▶ [Extracted records]
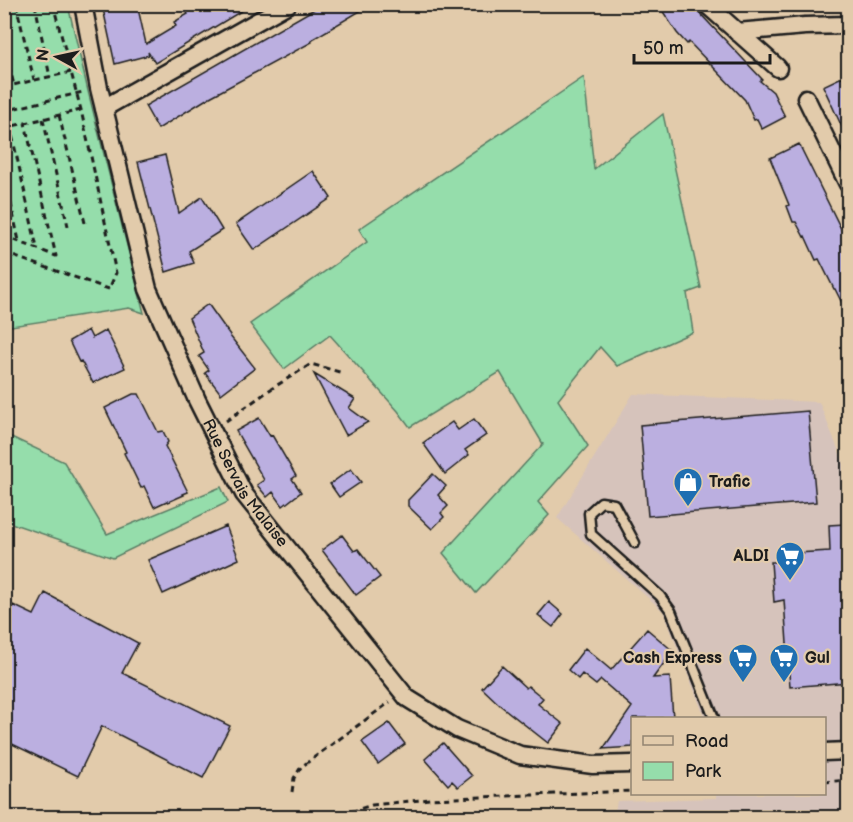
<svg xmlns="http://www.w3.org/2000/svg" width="853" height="822" viewBox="0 0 853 822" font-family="'Balsamiq Sans',sans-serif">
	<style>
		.built { fill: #d6c3bb }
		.green { fill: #95ddab; stroke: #587c64; stroke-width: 1.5 }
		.building { fill: #bbafe0; stroke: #1c1c1c; stroke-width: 1.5 }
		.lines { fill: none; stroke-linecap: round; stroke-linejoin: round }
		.service-casing { stroke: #1c1c1c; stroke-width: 13 }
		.minor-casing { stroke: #1c1c1c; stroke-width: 21 }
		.path { stroke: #1c1c1c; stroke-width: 3; stroke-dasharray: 6 4.5; stroke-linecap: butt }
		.service { stroke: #e2cbab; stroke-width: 8 }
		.minor { stroke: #e2cbab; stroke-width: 16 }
		.labels { text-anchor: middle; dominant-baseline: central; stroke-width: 4.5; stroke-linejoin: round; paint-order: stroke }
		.street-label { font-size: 16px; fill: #1c1c1c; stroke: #e2cbab }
		.poi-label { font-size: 16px; font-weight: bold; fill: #1c1c1c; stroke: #e2cbab; text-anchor: start }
	</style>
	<rect width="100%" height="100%" fill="#e2cbab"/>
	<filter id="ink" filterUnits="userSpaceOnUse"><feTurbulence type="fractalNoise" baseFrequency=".0167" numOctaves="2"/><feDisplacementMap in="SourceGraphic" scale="12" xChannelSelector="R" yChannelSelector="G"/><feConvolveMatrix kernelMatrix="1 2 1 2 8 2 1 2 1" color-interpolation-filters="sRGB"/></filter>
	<g filter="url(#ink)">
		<path class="built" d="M 633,394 L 819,402 L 848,474 L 848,817 L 614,817 L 617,801 L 716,798 L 716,794 L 824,794 L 824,718 L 705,718 L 663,611 L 557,518 Z"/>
		<path class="green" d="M 5,4 L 68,5 L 88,91 L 144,313 L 129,308 L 5,327 Z
			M 584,77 L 594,169 L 663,114 L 701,288 L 687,293 L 693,332 L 617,366 L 600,347 L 558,400 L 588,446 L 538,502 L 549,515 L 476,593 L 443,553 L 543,444 L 500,372 L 410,427 L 398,411 L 330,335 L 284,369 L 250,324 L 367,242 L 359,229 Z
			M 5,434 L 64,462 L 107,534 L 221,487 L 228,502 L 113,558 L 5,521 Z"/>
		<path class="building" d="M 102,4 L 137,4 L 146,44 L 176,26 L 174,22 L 188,14 L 186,11 L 198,4 L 253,4 L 155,63 L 148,52 L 149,55 L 115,64 Z
			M 323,4 L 372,4 L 311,40 L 312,42 L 210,97 L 158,129 L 145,106 Z
			M 658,4 L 691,4 L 762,79 L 760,81 L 773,92 L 785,117 L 762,129 L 757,119 L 754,120 L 745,100 L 689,42 L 687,44 L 677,33 Z
			M 844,76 L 849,87 L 849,142 L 823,86 Z
			M 799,144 L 849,245 L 849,317 L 835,289 L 834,289 L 819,259 L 816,260 L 805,236 L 804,237 L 796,222 L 793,222 L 787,206 L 789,205 L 770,158 Z
			M 165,155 L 179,213 L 202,197 L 222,230 L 189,251 L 194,263 L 166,272 L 138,162 Z
			M 313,171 L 331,198 L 254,250 L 236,224 Z
			M 208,304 L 230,335 L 230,336 L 255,368 L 221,394 L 205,373 L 209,370 L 199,356 L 204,353 L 189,318 Z
			M 88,330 L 92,338 L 106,330 L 125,368 L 93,383 L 81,361 L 79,362 L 69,341 Z
			M 314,374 L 355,399 L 349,408 L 368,422 L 346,435 Z
			M 133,394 L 139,394 L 158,432 L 163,431 L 168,442 L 165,446 L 188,492 L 183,494 L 184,495 L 168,502 L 167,501 L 154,507 L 144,486 L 141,488 L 124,453 L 126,452 L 105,408 Z
			M 808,411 L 816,502 L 648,516 L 640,425 Z
			M 259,418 L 270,436 L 272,435 L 296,476 L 292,479 L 301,492 L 283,506 L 273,492 L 267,497 L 257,485 L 264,480 L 236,431 Z
			M 474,419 L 486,435 L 465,450 L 469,455 L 445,474 L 423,443 L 452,422 L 458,430 Z
			M 351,469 L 361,482 L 339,497 L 330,484 Z
			M 433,474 L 446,486 L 438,495 L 448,506 L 441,513 L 444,517 L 432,529 L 408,506 L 408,500 Z
			M 845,524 L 847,549 L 849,549 L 849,682 L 790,687 L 784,600 L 774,602 L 771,562 L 780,562 L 780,554 L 830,551 L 829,525 Z
			M 226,526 L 239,559 L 163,594 L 148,560 Z
			M 342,535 L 354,551 L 358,549 L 380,577 L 356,595 L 322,550 Z
			M 45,593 L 138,643 L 122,673 L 230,726 L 203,778 L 102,726 L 78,776 L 4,740 L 4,613 L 8,615 L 13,605 L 34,615 Z
			M 549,602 L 563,614 L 553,627 L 538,615 Z
			M 647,629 L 673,651 L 653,678 L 670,677 L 673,718 L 633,718 L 633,747 L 603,749 L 632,707 L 601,680 L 596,685 L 582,674 L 578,679 L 568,670 L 585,648 L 611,670 Z
			M 502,666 L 526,688 L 528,686 L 543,698 L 538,704 L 563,724 L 548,743 L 501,706 L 482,688 Z
			M 389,723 L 405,744 L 378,764 L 362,742 Z
			M 443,743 L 472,776 L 458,787 L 452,781 L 448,785 L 425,759 Z"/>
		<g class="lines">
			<g class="service-casing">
				<path id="service" d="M 635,543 L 614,504 L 601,502 L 589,513 L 591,534 L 660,596 L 671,611 L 714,718"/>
			</g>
			<g class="minor-casing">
				<g id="minor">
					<path id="s1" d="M 83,4 L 99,88 L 148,289 L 197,400 L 244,494 L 407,698 L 457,729 L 520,755 L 593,765 L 632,764"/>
					<path d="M 706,4 L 778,68"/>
					<path d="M 737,32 L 805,26 L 848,25"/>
					<path d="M 806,98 L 848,184"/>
					<path d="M 104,108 L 288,4"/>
					<path d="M 824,752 L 848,751"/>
				</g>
			</g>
			<path class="path" d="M 16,4 L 34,80
				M 35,4 L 50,77
				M 4,46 L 14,85
				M 4,87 L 71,72
				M 4,111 L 83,92
				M 59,115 L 85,223
				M 43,119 L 68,226
				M 10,126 L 37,248
				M 4,128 L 81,110
				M 4,172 L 19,241
				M 4,236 L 56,256 L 25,123
				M 4,253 L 109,289 L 116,273 L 81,110 L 53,4
				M 226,421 L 271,389 L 311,364 L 343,373
				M 824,782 L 848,780
				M 292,792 L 294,778 L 301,767 L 390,702
				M 4,814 L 29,818
				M 331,818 L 372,805 L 430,799 L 632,791"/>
			<use href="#service" class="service"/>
			<use href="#minor" class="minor"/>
		</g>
	</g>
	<defs>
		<g id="shop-pin" transform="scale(1.5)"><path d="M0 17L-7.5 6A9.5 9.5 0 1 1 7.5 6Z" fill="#1f6fb2" stroke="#e2cbab"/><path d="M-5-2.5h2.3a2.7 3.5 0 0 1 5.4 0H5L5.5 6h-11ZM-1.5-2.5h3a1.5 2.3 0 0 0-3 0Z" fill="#fff"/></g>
		<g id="supermarket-pin" transform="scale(1.5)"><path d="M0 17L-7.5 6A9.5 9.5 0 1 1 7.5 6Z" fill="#1f6fb2" stroke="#e2cbab"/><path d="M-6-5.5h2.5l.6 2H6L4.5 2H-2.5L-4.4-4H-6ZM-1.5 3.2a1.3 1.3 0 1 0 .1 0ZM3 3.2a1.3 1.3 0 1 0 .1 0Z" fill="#fff"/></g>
	</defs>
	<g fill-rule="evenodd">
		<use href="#shop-pin" x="688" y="482"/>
		<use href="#supermarket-pin" x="790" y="556"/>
		<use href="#supermarket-pin" x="743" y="658"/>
		<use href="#supermarket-pin" x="784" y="658"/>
	</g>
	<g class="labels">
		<g class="street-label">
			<text stroke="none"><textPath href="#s1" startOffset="510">Rue Servais Malaise</textPath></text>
		</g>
		<g class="poi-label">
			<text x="709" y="482">Trafic</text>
			<text x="769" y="556" text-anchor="end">ALDI</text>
			<text x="722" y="658" text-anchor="end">Cash Express</text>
			<text x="805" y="658">Gul</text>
		</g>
	</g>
	<rect width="853" height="822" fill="none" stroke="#e2cbab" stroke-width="24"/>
	<rect x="12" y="12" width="829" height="798" fill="none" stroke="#1c1c1c" stroke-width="2" filter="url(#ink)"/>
	<rect x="631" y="717" width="195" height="78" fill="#e2cbab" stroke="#938572" stroke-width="1.5"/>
	<rect x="643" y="736" width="30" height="9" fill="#e2cbab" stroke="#938572" stroke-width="1.5"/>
	<text x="685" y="747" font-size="18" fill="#1c1c1c">Road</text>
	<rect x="643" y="762" width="30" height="18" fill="#95ddab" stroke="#938572" stroke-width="1.5"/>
	<text x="685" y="777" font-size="18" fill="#1c1c1c">Park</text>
	<g transform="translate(57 57) rotate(278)" stroke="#e2cbab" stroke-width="4.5" paint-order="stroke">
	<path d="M0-4.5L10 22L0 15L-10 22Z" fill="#1c1c1c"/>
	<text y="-9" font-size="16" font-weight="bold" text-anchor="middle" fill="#1c1c1c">N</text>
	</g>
	<path d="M634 54v9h136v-9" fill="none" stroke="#1c1c1c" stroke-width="3"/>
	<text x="643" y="54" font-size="18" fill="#1c1c1c" stroke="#e2cbab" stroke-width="4.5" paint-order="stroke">50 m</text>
</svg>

▶ [ACTIVITY]
Each line above with the string "lines" in it should be located and copied.

▶ [EXERCISE RESPONSE]
		.lines { fill: none; stroke-linecap: round; stroke-linejoin: round }
		<g class="lines">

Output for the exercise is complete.